Morre um patriota
4 de agosto de 2008Muitos títulos estavam associados ao seu nome: gigante da literatura, dissidente, lutador pelos direitos humanos, profeta, autoridade moral, admoestador. Pelo mundo afora, muitos o admiravam pela coragem de enfrentar os ditadores comunistas da União Soviética. Nenhuma ameaça, nenhuma pena de prisão, nem mesmo o exílio levaram-no a abdicar de dizer e escrever a verdade sobre o que acontecia no antigo Bloco Oriental. Agora, o Nobel de Literatura Alexander Soljenítsin, autor do Arquipélago Gulag, morreu aos 89 anos.
Soljenítsin interessava-se sobretudo por valores. Ele detestava a mentira e a combatia à sua maneira – por meio da palavra escrita. Os comunistas mentiam a respeito da chamada Revolução de Outubro. Soljenítsin desencantava o mito ao sinceramente chamar a tomada do poder pelos beleguins de Lênin e Trótski de golpe de Estado.
Durante muito tempo, os poderosos do Kremlin fizeram de conta que o chamado primeiro Estado dos trabalhadores e dos camponeses era o paraíso terrestre. Em seu texto O Primeiro Círculo, em Arquipélago Gulag e em outras obras, Soljenítsin escreveu a verdade sobre a vida de milhões de pessoas inocentes nos campos de prisioneiros do império vermelho.
Após a derrocada da URSS, os novos senhores em Moscou banhavam-se em autocontentamento. Soljenítsin voltou a se manifestar. Criticava a incapacidade de estabilizar a economia do país, censurava o capitalismo predatório, que destruía os tesouros da Rússia.
Mas Soljenítsin não era um parceiro cômodo para o Ocidente. Ele era democrata, mas criticava os aspectos negativos do sistema partidário. Ele advertia seus compatriotas de imitar o Ocidente.
Soljenítsin era cristão convicto, membro da Igreja Ortodoxa Russa. Muitos ocidentais não conseguiam compreender isso, visto que a Igreja representava um rigorismo moral que não combinava com o zeitgeist relativista do presente. O escritor, com sua longa barba e fisionomia séria, foi difamado ao longo de sua vida. Ele suportava isso com paciência e concentrava-se com disciplina admirável em seu trabalho. Mas, com a idade, evitava cada vez mais a mídia, a televisão e os jornais.
Com a morte de Soljenítsin, a Rússia perde um patriota e a Alemanha, um amigo.

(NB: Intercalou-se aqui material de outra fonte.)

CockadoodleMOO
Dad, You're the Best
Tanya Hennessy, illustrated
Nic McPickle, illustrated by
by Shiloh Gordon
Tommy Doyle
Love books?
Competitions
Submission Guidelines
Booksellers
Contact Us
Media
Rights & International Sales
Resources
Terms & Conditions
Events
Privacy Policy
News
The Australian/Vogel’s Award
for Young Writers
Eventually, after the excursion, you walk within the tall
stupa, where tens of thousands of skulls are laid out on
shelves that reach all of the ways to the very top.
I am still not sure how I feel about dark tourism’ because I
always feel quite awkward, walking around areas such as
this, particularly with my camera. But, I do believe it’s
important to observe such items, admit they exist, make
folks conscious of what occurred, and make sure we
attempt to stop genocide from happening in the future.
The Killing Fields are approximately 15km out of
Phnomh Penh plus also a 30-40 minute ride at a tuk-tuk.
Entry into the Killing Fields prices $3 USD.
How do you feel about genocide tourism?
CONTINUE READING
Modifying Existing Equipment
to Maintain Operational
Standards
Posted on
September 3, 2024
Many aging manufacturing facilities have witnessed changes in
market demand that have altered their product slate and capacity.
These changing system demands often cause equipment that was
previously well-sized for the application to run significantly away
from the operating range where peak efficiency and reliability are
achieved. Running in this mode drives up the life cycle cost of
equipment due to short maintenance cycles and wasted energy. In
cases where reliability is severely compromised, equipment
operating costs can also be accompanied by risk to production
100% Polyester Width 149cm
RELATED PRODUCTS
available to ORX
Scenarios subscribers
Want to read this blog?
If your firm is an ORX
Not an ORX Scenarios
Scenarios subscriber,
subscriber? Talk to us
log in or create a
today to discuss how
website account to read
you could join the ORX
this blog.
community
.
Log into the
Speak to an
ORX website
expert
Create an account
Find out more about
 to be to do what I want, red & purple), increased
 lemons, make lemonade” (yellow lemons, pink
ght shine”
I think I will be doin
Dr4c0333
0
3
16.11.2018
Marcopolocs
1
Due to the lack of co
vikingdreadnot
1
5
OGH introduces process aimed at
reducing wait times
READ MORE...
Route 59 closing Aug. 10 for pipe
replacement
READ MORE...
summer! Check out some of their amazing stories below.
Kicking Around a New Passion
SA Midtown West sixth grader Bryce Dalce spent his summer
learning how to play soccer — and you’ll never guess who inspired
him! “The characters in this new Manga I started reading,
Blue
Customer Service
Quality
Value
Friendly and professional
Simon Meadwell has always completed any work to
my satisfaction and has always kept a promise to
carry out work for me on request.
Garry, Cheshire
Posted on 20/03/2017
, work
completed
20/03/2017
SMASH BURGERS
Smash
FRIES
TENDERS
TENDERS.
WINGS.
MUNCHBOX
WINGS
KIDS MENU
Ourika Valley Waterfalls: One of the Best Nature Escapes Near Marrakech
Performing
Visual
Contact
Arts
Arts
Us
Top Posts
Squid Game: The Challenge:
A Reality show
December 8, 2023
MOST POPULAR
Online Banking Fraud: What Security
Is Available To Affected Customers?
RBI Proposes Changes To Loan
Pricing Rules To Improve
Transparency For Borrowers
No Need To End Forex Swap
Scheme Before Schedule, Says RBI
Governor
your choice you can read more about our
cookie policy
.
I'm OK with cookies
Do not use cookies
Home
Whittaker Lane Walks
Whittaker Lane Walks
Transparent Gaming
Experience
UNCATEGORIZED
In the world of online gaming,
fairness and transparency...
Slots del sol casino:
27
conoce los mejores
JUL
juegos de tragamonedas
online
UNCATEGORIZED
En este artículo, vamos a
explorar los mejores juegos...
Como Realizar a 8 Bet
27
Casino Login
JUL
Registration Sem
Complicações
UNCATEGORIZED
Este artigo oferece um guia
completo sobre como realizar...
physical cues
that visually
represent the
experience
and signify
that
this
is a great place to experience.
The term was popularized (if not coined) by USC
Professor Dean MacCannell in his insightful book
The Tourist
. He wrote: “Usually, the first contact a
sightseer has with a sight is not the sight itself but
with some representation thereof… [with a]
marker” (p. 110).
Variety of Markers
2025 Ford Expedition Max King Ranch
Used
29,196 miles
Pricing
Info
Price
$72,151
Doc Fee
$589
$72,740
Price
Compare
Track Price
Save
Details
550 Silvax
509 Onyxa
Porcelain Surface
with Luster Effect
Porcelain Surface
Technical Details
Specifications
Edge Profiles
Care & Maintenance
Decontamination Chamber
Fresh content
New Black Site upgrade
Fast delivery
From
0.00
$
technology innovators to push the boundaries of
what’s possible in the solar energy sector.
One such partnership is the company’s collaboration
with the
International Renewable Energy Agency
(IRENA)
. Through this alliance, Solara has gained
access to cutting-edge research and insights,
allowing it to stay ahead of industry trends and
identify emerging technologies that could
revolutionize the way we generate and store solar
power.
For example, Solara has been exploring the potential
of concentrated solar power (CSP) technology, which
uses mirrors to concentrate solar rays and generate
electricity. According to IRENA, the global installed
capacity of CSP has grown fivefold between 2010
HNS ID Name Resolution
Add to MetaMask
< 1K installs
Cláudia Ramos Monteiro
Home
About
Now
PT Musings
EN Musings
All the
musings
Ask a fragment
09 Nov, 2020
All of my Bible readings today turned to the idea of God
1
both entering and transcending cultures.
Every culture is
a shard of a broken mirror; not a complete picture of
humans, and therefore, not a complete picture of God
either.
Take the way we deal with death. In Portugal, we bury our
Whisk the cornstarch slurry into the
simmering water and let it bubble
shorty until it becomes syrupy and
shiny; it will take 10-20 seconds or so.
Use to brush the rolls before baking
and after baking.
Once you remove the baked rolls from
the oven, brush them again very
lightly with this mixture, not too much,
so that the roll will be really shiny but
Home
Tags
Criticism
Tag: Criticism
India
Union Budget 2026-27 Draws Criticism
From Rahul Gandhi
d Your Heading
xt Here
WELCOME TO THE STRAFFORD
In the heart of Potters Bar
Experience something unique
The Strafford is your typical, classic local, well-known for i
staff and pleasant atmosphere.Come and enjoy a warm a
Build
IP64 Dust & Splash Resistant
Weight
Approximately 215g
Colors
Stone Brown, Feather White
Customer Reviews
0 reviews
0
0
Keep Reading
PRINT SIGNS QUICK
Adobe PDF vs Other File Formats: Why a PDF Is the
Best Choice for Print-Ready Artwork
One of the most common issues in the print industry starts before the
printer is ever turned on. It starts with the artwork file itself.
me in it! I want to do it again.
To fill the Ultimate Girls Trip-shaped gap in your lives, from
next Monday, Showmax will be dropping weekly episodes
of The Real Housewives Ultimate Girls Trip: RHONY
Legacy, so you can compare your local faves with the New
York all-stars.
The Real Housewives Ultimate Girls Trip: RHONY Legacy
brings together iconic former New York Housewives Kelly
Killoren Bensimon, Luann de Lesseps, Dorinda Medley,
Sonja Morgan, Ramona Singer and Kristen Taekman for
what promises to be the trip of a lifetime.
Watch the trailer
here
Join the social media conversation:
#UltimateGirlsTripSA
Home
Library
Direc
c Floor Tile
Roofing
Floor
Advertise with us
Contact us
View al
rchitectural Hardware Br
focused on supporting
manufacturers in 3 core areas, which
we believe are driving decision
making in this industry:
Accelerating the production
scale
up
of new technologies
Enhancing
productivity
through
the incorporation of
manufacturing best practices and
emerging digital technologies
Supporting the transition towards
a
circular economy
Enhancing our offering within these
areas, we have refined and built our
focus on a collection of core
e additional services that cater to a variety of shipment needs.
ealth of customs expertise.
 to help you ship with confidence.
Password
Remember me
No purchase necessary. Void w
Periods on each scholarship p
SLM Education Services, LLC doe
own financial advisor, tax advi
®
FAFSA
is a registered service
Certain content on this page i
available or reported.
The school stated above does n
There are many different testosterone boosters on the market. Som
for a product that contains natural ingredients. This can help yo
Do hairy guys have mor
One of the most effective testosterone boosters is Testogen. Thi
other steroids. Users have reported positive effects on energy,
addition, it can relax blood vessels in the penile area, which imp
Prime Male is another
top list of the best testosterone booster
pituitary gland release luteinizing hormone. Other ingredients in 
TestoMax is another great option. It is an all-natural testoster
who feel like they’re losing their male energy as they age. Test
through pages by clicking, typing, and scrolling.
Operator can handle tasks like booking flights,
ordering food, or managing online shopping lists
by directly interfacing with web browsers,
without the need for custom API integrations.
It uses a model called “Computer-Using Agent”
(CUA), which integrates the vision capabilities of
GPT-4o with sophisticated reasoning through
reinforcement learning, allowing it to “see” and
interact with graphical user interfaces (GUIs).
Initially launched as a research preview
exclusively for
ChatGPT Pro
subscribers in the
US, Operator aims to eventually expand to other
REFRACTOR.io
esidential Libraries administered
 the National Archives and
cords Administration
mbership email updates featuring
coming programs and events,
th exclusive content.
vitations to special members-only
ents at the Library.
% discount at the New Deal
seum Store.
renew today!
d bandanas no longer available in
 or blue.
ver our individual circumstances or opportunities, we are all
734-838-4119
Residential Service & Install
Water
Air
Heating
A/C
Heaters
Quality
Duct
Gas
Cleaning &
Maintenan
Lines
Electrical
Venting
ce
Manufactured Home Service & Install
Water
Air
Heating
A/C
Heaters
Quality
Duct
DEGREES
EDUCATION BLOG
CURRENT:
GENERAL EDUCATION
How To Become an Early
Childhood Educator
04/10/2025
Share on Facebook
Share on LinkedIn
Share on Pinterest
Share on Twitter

Continua inesquecível o fato de os comunistas terem expatriado Soljenítsin em 1974 justamente para a Alemanha, onde se hospedou inicialmente na casa de seu amigo e literato Heinrich Böll.
Soljenítsin conhecia e amava a cultura alemã. Tentou familiarizar seus filhos com ela, tanto quanto possível. Pertencendo à geração que tinha participado da Segunda Guerra Mundial, empenhou-se durante toda a vida por uma reconciliação entre os dois grandes povos.
"Para mim, ficou claro que a linha que separa o bem do mal não transcorre entre Estados, nem entre classes, e nem entre partidos políticos, e sim pelo meio de cada coração humano", escreveu ele certa vez. (lk)
Miodrag Soric é diretor da DW-RADIO.